* [GOAL OF THE EXERCISE]:
For the string "basic", count the lines in the records below that contain it. Answer with that number alone.
· · ·
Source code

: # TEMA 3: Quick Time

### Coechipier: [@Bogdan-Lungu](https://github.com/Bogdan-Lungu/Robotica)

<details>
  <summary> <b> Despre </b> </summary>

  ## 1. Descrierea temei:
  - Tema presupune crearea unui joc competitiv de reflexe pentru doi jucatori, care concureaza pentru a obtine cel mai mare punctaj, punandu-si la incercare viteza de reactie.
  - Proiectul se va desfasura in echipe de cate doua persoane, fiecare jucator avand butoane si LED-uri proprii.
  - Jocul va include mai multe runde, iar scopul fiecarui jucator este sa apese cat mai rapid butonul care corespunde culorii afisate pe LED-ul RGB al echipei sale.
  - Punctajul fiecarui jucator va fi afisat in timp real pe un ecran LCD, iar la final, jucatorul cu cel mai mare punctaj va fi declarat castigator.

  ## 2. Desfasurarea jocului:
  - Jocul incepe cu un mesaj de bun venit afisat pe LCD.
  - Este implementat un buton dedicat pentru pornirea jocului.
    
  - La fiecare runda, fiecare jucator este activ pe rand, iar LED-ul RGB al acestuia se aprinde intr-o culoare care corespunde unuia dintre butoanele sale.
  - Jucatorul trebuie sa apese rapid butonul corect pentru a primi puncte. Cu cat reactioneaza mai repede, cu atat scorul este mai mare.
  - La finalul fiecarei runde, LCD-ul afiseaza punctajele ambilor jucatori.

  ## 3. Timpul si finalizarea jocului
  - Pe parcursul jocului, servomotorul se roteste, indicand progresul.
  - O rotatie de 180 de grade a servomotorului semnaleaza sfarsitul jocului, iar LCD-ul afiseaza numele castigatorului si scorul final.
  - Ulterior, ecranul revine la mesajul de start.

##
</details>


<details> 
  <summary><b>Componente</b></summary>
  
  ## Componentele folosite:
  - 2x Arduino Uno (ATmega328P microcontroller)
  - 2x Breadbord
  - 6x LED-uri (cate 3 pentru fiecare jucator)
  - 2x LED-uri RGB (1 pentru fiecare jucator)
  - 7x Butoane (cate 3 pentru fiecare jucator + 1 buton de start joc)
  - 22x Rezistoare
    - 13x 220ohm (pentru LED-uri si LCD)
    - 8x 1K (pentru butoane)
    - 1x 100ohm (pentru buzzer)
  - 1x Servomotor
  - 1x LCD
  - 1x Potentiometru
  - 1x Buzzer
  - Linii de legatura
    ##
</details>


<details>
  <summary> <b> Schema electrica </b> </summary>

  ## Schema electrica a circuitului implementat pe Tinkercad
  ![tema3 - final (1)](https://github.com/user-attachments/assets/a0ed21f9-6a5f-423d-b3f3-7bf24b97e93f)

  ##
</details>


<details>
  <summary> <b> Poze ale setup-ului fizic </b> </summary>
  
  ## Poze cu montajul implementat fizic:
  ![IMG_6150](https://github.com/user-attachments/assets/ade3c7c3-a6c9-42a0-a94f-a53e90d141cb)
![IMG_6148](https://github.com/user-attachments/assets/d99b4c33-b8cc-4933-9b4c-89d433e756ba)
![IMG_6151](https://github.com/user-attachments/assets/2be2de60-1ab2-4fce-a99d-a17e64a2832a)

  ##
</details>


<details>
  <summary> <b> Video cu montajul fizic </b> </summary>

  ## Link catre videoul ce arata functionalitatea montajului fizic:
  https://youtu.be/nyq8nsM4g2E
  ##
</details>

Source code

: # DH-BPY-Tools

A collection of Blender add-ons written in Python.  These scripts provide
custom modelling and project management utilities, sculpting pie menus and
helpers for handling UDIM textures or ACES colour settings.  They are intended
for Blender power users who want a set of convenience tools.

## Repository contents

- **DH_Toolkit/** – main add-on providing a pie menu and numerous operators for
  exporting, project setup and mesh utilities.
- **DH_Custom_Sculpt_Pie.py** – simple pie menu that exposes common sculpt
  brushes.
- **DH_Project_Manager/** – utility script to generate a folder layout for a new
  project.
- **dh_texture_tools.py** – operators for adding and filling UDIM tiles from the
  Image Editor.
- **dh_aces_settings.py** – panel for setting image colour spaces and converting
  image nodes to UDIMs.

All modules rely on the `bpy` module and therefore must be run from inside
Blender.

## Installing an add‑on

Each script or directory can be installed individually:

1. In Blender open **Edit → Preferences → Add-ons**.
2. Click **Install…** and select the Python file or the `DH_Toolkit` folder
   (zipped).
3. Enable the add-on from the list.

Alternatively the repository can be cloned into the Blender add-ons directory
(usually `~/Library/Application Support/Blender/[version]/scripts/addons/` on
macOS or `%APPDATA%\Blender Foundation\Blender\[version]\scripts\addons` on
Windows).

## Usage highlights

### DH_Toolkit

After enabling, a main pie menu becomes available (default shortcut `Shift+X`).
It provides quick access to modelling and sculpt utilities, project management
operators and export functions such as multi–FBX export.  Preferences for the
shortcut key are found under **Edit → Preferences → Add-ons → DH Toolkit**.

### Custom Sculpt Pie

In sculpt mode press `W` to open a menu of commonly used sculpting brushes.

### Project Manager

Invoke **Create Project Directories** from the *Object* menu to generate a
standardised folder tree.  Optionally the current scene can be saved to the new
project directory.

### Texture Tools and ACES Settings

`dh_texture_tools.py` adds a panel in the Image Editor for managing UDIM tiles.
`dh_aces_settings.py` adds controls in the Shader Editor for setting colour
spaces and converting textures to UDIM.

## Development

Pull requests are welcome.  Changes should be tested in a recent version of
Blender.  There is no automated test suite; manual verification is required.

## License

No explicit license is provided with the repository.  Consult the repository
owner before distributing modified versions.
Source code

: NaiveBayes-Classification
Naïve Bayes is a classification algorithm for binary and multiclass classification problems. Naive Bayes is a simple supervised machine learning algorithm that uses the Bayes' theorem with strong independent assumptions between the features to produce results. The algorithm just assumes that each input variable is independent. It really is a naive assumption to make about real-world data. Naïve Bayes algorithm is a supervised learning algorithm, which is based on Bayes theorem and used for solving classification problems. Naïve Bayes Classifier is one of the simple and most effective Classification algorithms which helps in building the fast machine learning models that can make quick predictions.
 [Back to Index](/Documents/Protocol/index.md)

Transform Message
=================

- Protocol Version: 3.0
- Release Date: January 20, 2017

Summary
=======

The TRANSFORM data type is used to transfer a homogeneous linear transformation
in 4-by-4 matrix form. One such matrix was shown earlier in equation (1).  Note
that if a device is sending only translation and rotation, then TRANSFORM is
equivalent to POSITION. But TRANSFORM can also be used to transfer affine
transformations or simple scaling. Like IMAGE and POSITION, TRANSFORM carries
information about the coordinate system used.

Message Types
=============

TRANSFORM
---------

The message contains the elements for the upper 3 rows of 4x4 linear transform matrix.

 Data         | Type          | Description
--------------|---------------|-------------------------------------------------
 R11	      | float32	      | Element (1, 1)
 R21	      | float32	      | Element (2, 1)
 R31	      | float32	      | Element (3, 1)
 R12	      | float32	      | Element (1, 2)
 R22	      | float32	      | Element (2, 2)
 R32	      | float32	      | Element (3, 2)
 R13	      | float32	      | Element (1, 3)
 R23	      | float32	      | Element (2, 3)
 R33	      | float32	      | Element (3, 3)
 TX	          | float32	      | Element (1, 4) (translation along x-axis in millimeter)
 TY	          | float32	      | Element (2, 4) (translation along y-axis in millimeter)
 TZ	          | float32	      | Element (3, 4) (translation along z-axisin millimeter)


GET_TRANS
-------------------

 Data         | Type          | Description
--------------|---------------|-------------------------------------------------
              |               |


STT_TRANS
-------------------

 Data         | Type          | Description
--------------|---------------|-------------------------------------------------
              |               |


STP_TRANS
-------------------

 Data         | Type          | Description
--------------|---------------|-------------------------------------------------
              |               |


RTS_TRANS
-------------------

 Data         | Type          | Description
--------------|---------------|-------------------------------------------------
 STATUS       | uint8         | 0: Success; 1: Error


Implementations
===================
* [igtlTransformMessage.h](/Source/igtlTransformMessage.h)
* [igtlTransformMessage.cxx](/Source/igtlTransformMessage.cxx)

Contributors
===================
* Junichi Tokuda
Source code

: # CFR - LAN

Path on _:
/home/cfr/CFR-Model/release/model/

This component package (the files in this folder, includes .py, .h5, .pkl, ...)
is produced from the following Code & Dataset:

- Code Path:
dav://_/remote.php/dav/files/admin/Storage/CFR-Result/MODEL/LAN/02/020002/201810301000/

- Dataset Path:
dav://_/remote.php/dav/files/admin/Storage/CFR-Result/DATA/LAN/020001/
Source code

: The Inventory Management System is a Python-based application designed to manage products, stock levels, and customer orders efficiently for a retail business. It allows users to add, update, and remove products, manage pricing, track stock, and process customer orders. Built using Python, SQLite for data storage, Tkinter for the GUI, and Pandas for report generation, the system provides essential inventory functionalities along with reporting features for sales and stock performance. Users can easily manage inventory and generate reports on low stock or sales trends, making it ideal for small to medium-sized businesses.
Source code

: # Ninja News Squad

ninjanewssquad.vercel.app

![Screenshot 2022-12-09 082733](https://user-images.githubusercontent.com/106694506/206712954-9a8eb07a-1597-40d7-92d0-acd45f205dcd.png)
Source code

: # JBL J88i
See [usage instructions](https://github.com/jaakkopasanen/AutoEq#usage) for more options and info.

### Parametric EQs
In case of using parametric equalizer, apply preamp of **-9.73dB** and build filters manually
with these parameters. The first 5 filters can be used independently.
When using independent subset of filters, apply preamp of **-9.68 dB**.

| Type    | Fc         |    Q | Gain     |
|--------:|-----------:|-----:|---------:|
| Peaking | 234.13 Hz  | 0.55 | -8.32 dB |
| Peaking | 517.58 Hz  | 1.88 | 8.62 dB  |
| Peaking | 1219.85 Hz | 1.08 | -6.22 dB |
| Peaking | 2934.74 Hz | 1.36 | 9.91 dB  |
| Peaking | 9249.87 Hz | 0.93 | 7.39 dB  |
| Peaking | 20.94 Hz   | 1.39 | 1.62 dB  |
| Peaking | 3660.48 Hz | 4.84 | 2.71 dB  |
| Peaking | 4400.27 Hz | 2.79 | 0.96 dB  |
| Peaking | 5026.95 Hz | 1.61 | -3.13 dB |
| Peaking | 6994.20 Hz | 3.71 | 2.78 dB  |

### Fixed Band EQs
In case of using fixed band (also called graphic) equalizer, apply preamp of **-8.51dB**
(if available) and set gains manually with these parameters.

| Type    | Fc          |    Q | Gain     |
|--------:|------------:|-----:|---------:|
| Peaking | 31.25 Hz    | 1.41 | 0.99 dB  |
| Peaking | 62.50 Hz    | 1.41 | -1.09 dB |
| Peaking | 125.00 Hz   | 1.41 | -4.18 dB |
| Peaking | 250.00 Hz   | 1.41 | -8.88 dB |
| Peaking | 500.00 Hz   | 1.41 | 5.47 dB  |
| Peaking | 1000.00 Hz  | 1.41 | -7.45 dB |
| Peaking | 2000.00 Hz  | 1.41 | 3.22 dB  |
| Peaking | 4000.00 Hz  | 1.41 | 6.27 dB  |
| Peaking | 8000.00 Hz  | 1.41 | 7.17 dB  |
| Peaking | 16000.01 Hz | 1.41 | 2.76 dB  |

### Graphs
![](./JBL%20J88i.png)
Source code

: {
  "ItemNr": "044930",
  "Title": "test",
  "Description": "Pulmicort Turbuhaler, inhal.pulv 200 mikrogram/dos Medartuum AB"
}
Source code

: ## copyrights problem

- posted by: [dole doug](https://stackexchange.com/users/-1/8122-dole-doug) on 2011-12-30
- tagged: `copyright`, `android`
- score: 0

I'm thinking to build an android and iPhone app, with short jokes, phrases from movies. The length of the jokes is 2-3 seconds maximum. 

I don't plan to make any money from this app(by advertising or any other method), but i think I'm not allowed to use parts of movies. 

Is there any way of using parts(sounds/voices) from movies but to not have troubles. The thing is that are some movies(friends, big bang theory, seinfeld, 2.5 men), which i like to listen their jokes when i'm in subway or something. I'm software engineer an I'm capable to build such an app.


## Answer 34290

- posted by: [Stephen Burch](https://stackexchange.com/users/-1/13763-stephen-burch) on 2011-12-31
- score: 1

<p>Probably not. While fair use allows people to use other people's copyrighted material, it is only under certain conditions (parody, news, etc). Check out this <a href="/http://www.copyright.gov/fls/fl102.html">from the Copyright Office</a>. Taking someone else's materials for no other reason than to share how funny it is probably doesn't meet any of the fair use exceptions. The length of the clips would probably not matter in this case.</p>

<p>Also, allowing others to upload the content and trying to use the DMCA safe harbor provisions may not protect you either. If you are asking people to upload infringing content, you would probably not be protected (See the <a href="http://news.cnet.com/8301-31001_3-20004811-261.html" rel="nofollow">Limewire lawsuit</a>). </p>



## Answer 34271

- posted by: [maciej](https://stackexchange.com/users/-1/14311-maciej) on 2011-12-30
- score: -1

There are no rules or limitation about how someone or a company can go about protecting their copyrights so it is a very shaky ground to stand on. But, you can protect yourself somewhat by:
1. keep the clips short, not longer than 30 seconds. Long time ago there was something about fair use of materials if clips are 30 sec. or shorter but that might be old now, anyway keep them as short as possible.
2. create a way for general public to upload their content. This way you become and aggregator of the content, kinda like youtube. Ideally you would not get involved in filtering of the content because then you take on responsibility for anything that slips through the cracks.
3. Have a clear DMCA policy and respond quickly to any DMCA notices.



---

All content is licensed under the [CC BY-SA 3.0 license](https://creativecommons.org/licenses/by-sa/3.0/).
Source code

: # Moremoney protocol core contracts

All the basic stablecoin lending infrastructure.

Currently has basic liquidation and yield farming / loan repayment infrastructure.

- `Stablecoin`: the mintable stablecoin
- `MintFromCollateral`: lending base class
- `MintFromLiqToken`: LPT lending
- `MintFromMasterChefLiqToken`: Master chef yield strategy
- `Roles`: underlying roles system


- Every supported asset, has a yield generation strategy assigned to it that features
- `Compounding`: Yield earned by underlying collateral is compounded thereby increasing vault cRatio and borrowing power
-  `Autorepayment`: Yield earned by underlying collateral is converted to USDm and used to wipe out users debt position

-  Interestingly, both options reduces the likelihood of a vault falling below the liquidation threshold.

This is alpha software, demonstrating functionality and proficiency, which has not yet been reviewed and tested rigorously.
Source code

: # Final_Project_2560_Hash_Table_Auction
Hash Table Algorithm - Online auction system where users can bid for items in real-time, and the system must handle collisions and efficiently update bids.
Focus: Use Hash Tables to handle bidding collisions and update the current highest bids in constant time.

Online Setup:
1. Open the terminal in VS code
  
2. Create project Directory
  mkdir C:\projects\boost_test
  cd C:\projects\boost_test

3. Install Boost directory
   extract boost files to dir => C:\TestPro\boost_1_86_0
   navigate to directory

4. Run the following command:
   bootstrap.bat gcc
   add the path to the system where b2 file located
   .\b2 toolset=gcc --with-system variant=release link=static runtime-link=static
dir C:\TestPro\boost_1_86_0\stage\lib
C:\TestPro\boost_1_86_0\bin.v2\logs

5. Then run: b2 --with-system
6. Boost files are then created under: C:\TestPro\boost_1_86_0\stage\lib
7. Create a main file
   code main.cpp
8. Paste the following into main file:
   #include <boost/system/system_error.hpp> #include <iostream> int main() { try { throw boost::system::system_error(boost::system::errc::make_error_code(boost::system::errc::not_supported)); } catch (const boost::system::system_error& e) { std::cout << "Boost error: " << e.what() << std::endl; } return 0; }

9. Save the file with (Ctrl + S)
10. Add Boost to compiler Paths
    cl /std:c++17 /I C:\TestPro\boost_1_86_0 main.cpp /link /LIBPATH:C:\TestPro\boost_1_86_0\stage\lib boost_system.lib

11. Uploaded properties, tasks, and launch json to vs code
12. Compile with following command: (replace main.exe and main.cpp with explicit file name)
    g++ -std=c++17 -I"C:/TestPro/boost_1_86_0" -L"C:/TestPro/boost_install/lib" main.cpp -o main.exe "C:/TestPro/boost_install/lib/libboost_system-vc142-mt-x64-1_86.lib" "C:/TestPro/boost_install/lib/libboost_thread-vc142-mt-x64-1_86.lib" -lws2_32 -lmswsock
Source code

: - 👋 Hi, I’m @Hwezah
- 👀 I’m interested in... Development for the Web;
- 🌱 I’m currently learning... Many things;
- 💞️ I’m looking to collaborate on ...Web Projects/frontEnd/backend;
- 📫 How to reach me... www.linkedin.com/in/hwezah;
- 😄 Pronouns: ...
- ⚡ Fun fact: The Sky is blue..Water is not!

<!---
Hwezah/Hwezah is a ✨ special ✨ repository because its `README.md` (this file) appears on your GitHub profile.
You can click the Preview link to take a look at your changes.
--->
· · ·
* [FINISHED EXERCISE]:
2